AnthonyC comments on Aligning to Virtues

AnthonyC 16 Feb 2026 21:37 UTC
2 points
0
That virtues are so readily thought of as fuzzy or flexible is an unfortunate consequence of our limited ability to properly anticipate and evaluate the consequences of our actions and the definitions of our words. IMO deontological rules aren’t a problem because they’re rigid, they’re a problem because they try to be succinct and thereby draw an inaccurate, crude boundary around the set of behaviors we would ideally want. If we choose to align AIs to virtues, I’d like to make sure they know that virtues are also rigid and unyielding but fractally complex at their boundaries. It is each mind’s understanding of the virtues it seeks to uphold (along with the world it is operating in) that is fuzzy, and this thereby necessitates flexibility and caution in practice. “Don’t believe everything you think” is critical advice for everyone, and “Don’t optimize too hard without way more evidence than you think you need” is a subset of it, but a well-grounded virtue ethicist can incorporate it more easily into planning and review processes than a deontologist or a naive utilitarian/consequentialist can.
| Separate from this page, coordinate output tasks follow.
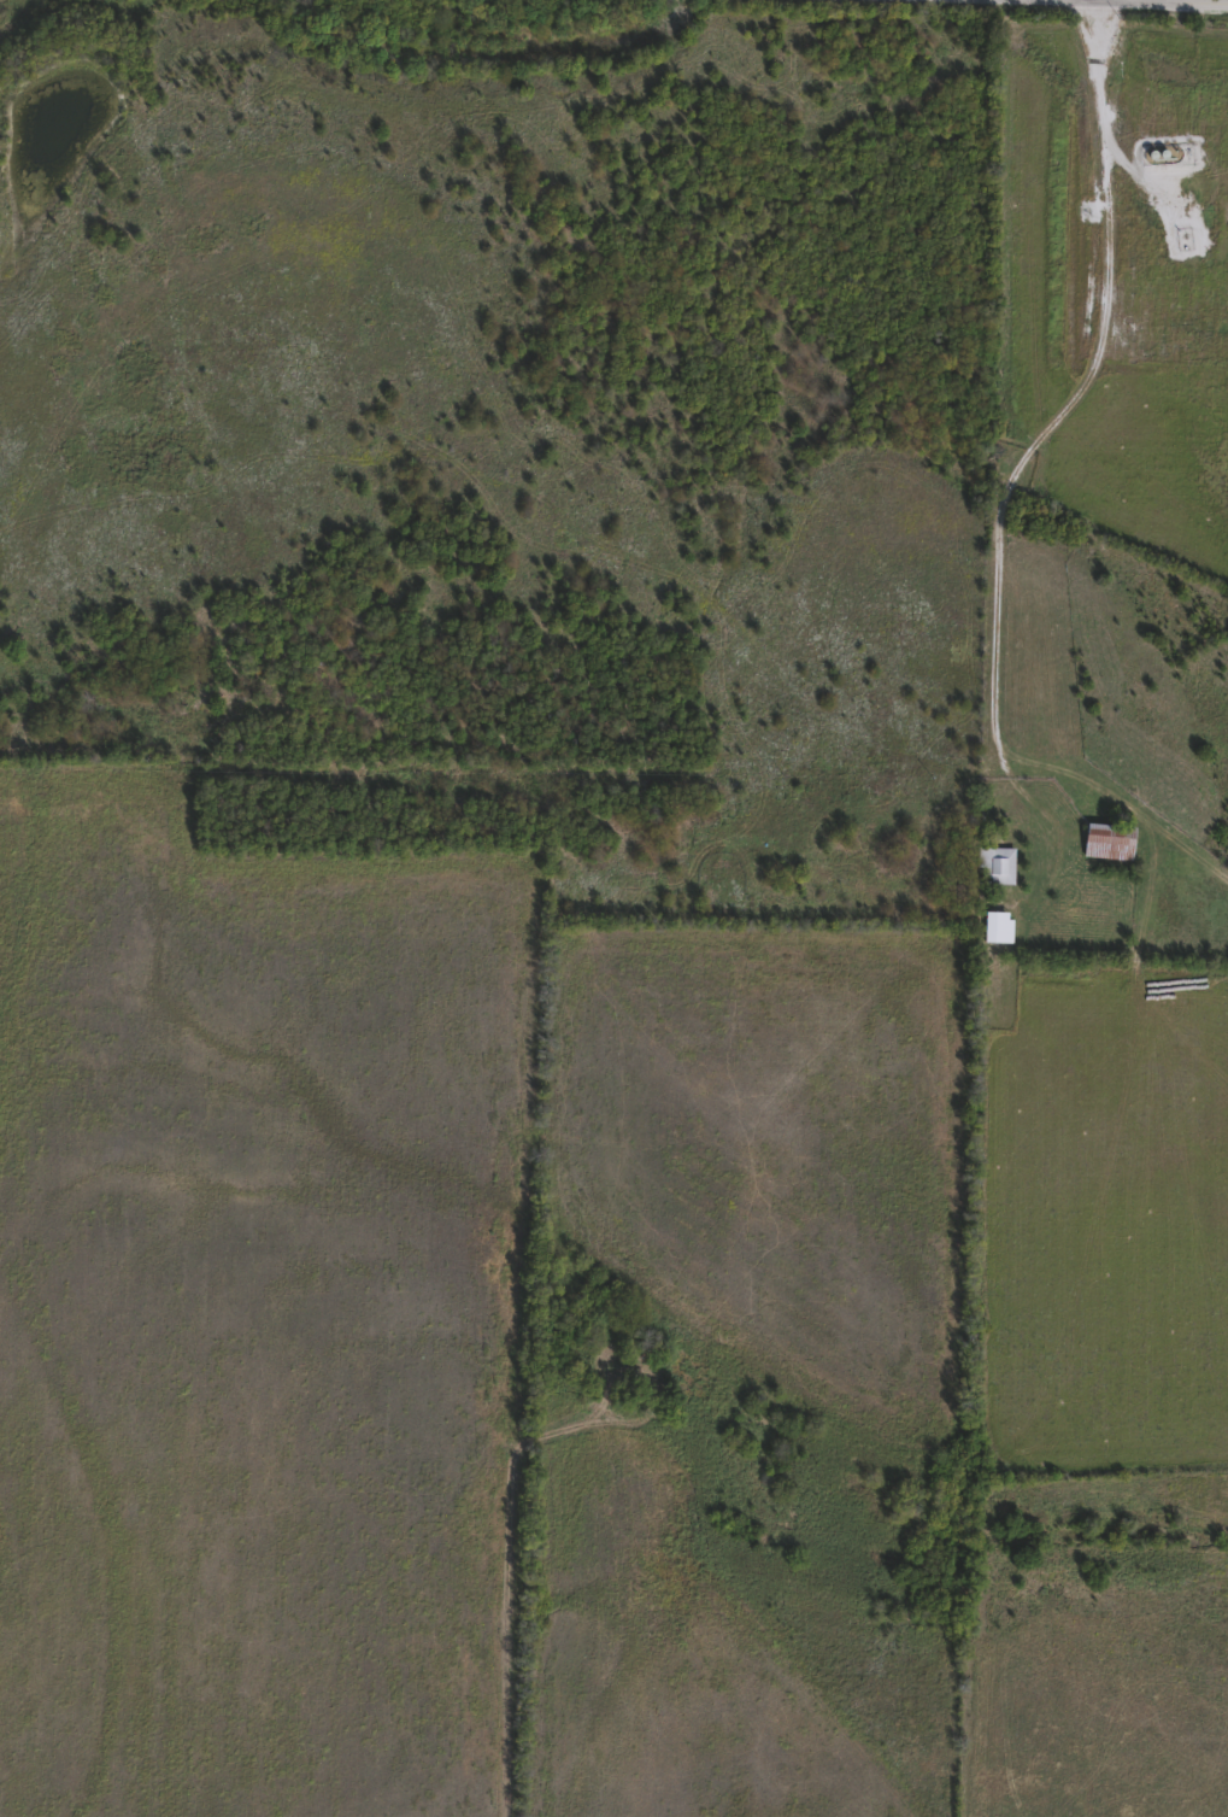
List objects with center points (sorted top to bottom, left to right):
road: (1215, 0)
road: (1072, 399)
building: (1109, 846)
building: (996, 870)
building: (995, 930)

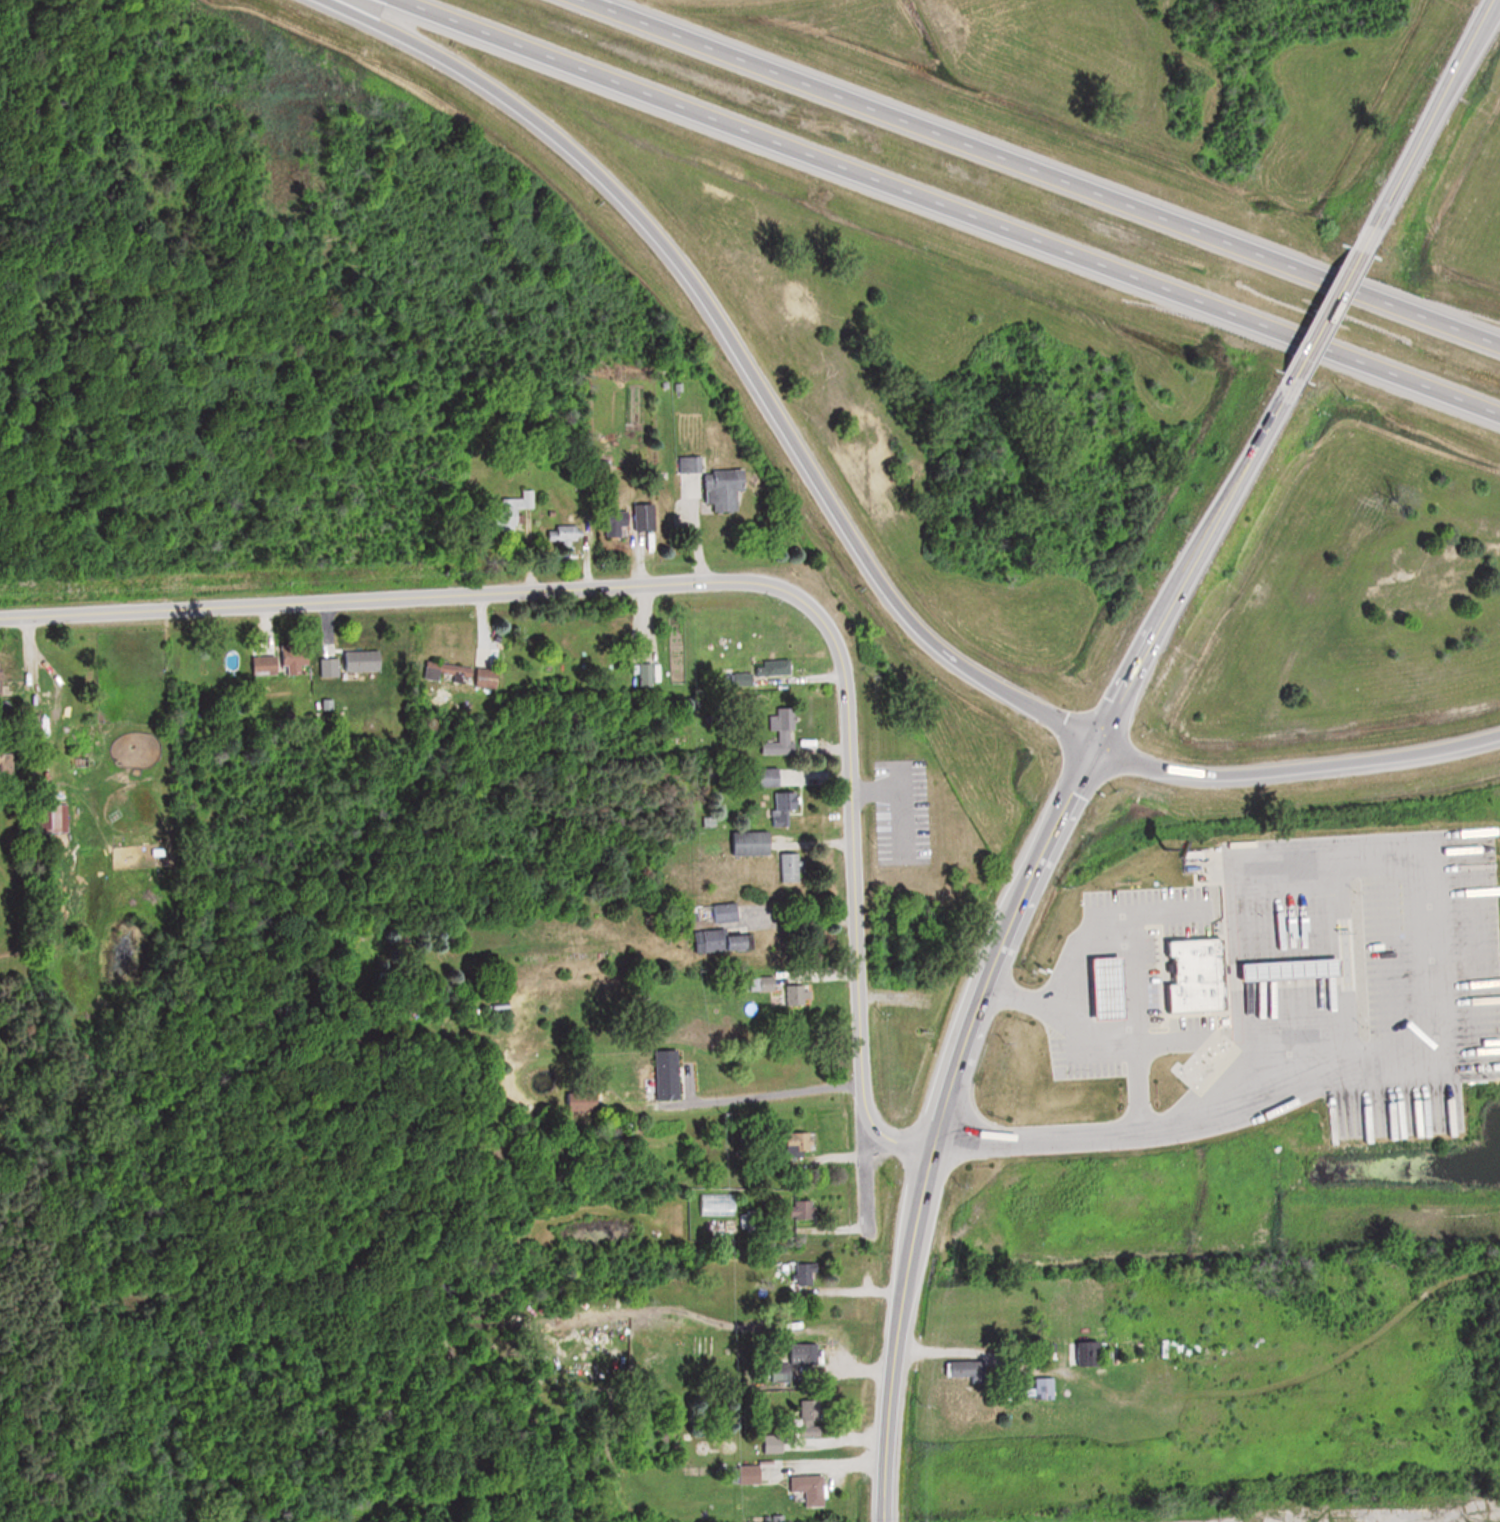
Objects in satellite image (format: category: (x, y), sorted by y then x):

Edit to add: I do think, from a God’s eye view, consequentialism is in some deep sense ‘true’ as a final arbiter of what makes an action good or bad. But, I think the problem that the complete set of results of an action are not computable in advance for any finite agent within the universe is inescapably damning if you want to rely on this kind of reasoning for each decision. We can try to approximate such computations this when the decision is sufficiently important and none of our regular heuristics seem adequate. Otherwise, we use deontological rules as heuristics within known contexts, and virtues as different kinds of heuristics in a broader set of less known contexts. Strict adherence to deontological rules, or deontological definitions of virtues, leads to horrible places out of distribution.